TAREFA 1: Transcreva da entrevista sobre a resistência à ditadura a passagem que começa em "JN - Como já" e termina em "Dê-nos exemplo concreto.".
TAREFA 2: Prossiga a entrevista sobre a resistência à ditadura a partir da última frase apresentada.

TRECHO:

● ● ● ●

I - Qual o nome do traidor?

JN - Adauto Alves dos Santos. Não sei se ainda está vivo. A última notícia que tive dele, há anos, é de que trabalhava em Brasília, depois de ter passado alguns anos na Europa, sob segurança dos órgãos de informações.

I - E como se davam as missões internacionais da resistência no sentido de denunciar os crimes e as torturas cometidas no Brasil e para salvar vidas?

JN - Como já disse, não era organicamente ligado ao Partido Comunista e. talvez este fato me houvesse preservado e permitido dar uma contribuição contínua à resistência e à causa democrática. O partido fazia o que podia, mas as condições de clandestinidade em que se mantinha obrigavam-no a estabelecer um sistema de segurança burocrático. Então valia muito a criatividade daquele que com ele colaboravam. E as relações, fora de um contexto político, que as pessoas mantinham com gente que não era comunista, não era socialista, mas não aceitava a ditadura militar e os seus métodos.

I - Dê-nos exemplo concreto.

JN - Quando viajei pela primeira vez à Europa, para cumprir a missão que me fora dada. fui recebido em Paris por um grande cientista e um grande democrata que trabalhava no Instituto Pasteur. Ele me colocou em contato com os comunistas e os democratas franceses e estes facilitaram a tarefa. Em Roma, um padre que fora meu colega e meu amigo na PUC, e que trabalhava no Vaticano, ajudou muito também e indicou-me o nome de uma nossa ex-aluna, cujo marido desempenhava funções diplomáticas em Londres e que até hoje é um dos luminares da nossa diplomacia. Segui para a Inglaterra e lá tive a melhor acolhida e apoio. E de repente você percebia que existia uma rede de resistência democrática, muitos não sabendo o que os outros faziam, mas todos empenhados no mesmo objetivo: salvar vidas humanas, denunciar as prisões arbitrárias e as condições em que viviam os prisioneiros políticos. E o prazer maior vinha quando você lia nos jornais as denúncias e quando você sabia que alguém fora salvo da morte, em parte por este trabalho anônimo, clandestino, sujeito a muitos riscos. E mais ainda, quando você percebia que as associações humanitárias e democráticas de lodo o mundo - Europa, Ásia, Estados Unidos, América Latina - empenhavam-se na mesma causa.

I - Mas como ficava os seus compromissos quotidianos de trabalho, aqui no Brasil, quando você se ausentava?

● ● ● ●

DADOS REGISTRADOS:

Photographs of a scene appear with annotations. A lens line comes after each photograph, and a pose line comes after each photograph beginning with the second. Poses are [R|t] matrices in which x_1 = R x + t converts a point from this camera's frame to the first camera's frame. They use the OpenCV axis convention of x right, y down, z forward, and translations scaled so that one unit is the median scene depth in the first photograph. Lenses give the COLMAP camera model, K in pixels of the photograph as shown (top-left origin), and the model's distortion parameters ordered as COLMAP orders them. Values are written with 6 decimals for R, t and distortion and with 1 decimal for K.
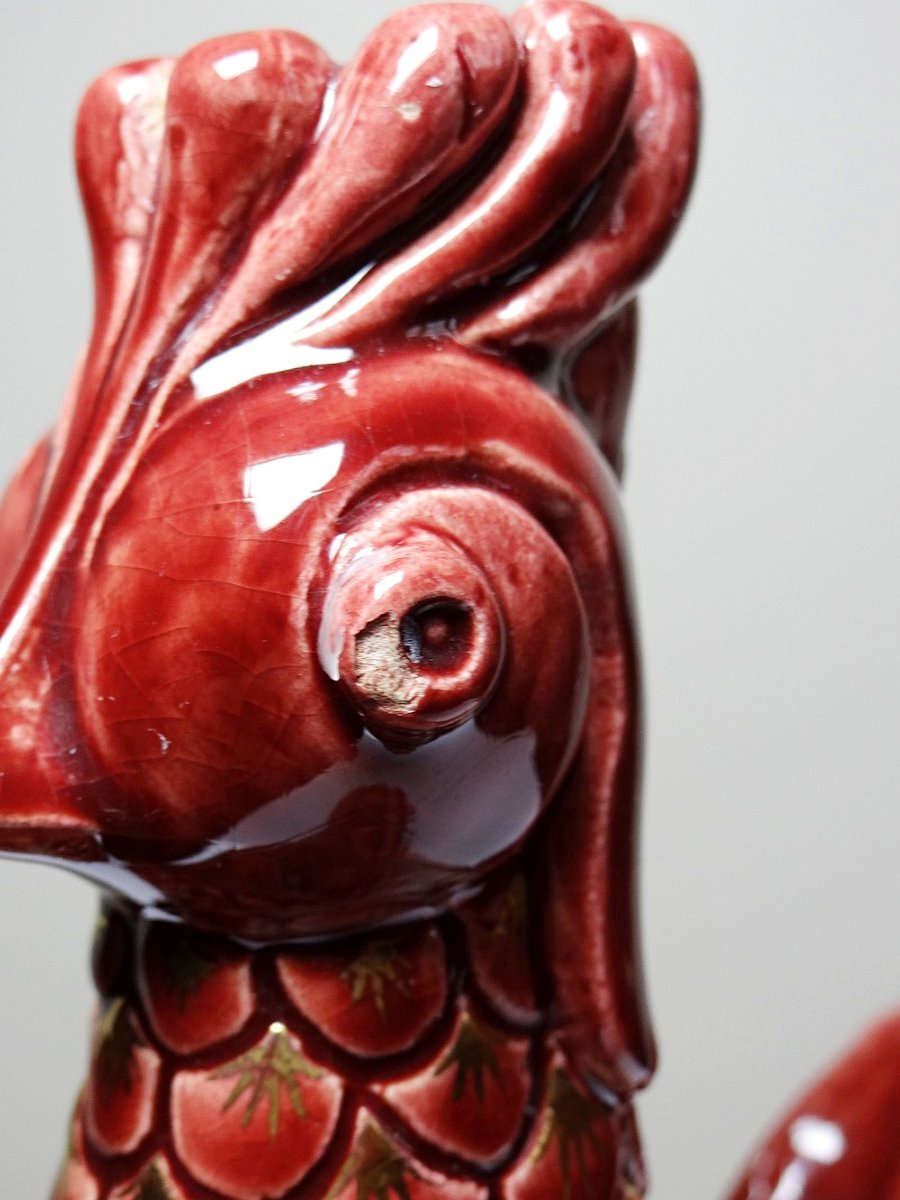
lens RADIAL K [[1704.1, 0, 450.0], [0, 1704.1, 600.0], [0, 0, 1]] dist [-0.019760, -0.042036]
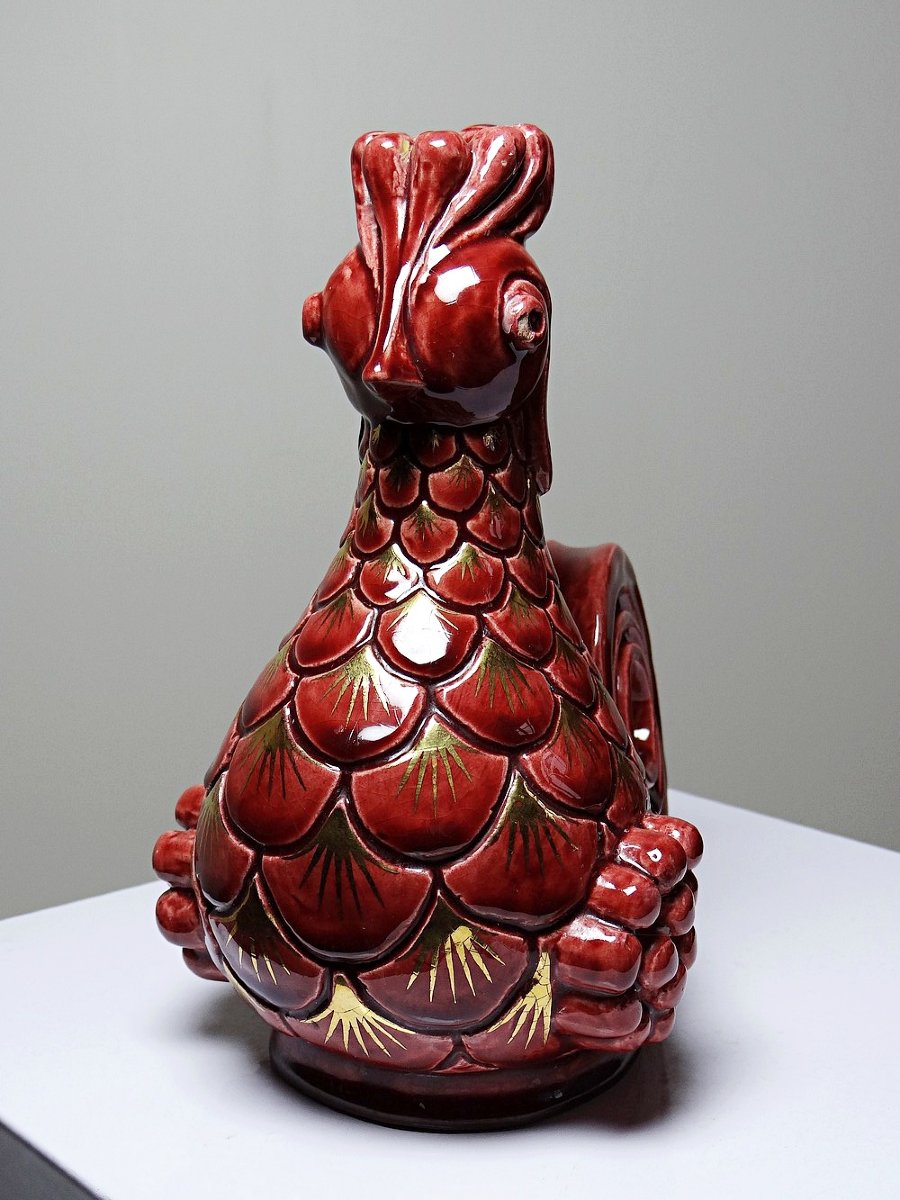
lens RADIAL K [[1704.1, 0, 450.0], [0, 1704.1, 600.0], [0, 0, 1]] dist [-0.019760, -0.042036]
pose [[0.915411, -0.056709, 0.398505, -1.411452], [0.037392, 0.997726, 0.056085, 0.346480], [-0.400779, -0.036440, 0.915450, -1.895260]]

● ● ● ●

RESPOSTA 1:
JN - Como já disse, não era organicamente ligado ao Partido Comunista e. talvez este fato me houvesse preservado e permitido dar uma contribuição contínua à resistência e à causa democrática. O partido fazia o que podia, mas as condições de clandestinidade em que se mantinha obrigavam-no a estabelecer um sistema de segurança burocrático. Então valia muito a criatividade daquele que com ele colaboravam. E as relações, fora de um contexto político, que as pessoas mantinham com gente que não era comunista, não era socialista, mas não aceitava a ditadura militar e os seus métodos.

I - Dê-nos exemplo concreto.

RESPOSTA 2:
JN - Em geral, os colegas intuíam e ajudavam, porque sabiam do imperativo do sigilo e da clandestinidade. Para outros, amigos mais despolitizados. inventavam-se histórias loucas de paixão, a que não se conseguia fugir. Mas muitos falhavam, como foi o caso de uma assistente minha, futura esposa de um ex-governador de Estado, mas que, provavelmente por não saber as razões do sumiço - e nenhuma culpa tiveram disto - supunham que estávamos gazeteando e deixavam, revoltadas, de nos substituir no cumprimento dos compromissos assumidos.

I - Cite algum exemplo de trabalho específico, na área universitária, de que você tenha participado.

JN - No final da década de 1970, vários companheiros, professores universitários, chegamos à conclusão de que se tornava necessário organizar a categoria em torno das suas reivindicações profissionais e políticas Então fundamos a primeira Associação de Docentes, na PUC do Rio de Janeiro, da qual tive a honra de ser o primeiro presidente. Depois, a da UFF e concomitantemente, a da UFRJ e UERJ. Acredito que o exemplo da PUC tenha sido importante. Além de reivindicarmos espaço, apoiávamos sempre os movimentos populares e elaboramos alguns documentos importantes sobre educação brasileira. Como as associações multiplicaram-se por todo o país. os seus representantes reuniram-se em São Paulo, em 1978 no campus da USP e depois encontramo-nos em Salvador. Bahia, no campus da UFB. E daí nasceu a Associação Nacional de Docentes (ANDES) depois transformada em sindicato nacional. Interessante observar que à mesma época, vários professores universitários empenharam-se na formação de associações de moradores de bairros e daí fundamos depois de várias reuniões que fizemos no Colégio S. Vicente de Paula a primeira associação de moradores do Rio de Janeiro, se não me engano, a do Cosme Velho. Dela participavam figuras de projeção nacional, como o ator Hugo Carvana e o cineasta Zelito Viana, moradores no bairro.

I - Como se deu a sua ligação com o nosso grupo do INVERTA ?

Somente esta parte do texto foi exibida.